(Photo Details: Cupcakes at my Uncle Jim's 80th birthday. Hopefully I'll be playing jazz piano at mine.)
Ok, I really am going to kick off the new series of then-and-now posts next, but I just had to share a current-day challenge of retirement while I’m experiencing it.
Last night, we went to a jazz concert at the wonderful new SF Jazz Center. We saw Hiromi. She is the most amazing jazz pianist. This is the fourth time I’ve seen her and I will never tire of seeing her live. I can’t think of any other word but amazing. How can I describe it? The whole concert I felt like I was going to explode. Because that’s exactly what she’s doing—exploding. I watched her hands dance across the keyboard, actually her whole body dances—she can’t even stay in her seat. There’s just too much energy coming out!

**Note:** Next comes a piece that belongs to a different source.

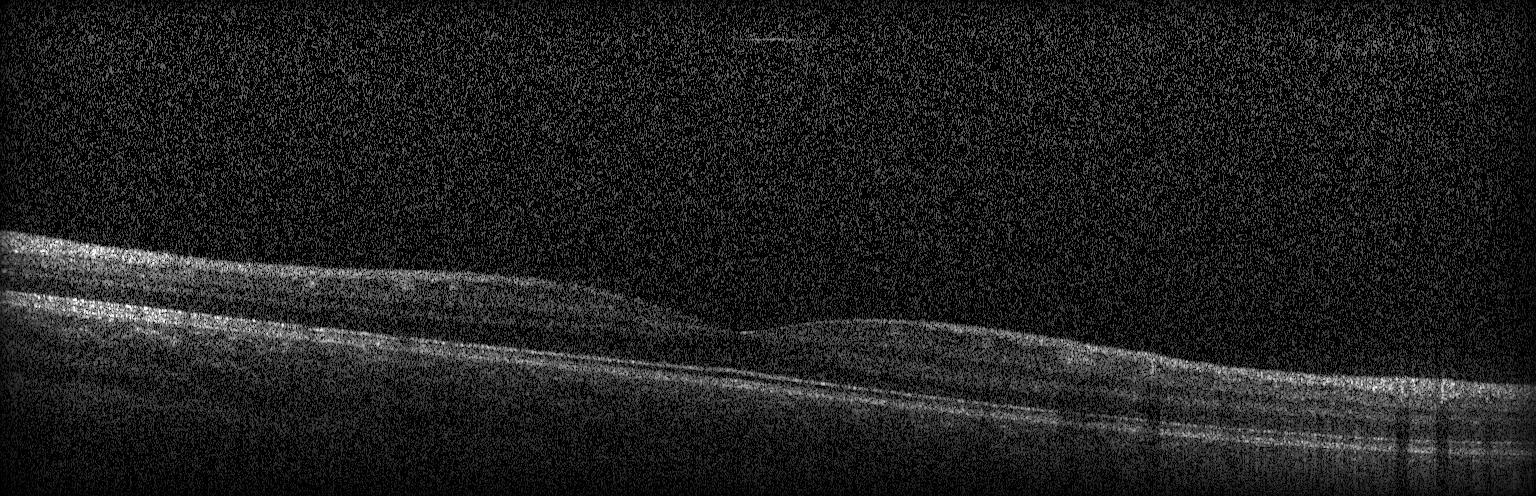

Retinal OCT cross-section. No choroidal neovascularization, no diabetic macular edema, and no drusen.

Before the concert, we attended a reception showcasing SF Jazz’s education programs for kids in public schools. The woman that runs the education program teaches jazz piano so I barraged her with questions about how they teach kids to improvise. She knew what I was really asking--it wasn’t really about the kids. It was about me. How will I ever get good? And of course she gave me the answer that I already knew: 10,000 hours. Practice.
So while I was watching Hiromi, I was doing a little math. If I practice one hour a day every single day, that’s 365 hours in a year. At that rate it would take me 27 years to get really great. Which is kind of what I was thinking when I took up piano in the first place. My dad took up trumpet a few years ago, which is what inspired me to get started now. My theory was that by the time I’m his age, I’ll be awesome. He’s 78, so that is precisely how the math would work out for me.
But while I was watching Hiromi, I kept thinking, I don’t want it to take 27 years! So then I started recalculating—how could I do it in 10 years? Ten thousand hours divided by 10 years—that’s almost three hours a day of practice. Sounds fine in theory, right? I am retired after all.
But then add in time for sleeping, eating, exercising, seeing friends, cleaning the house, gardening, volunteering—oh yeah, and writing blog posts, never mind a book—and you see my conundrum. Well I'm not sure those of you that are not yet retired see it. But back me up here retirees--do you actually have three hours a day to spare?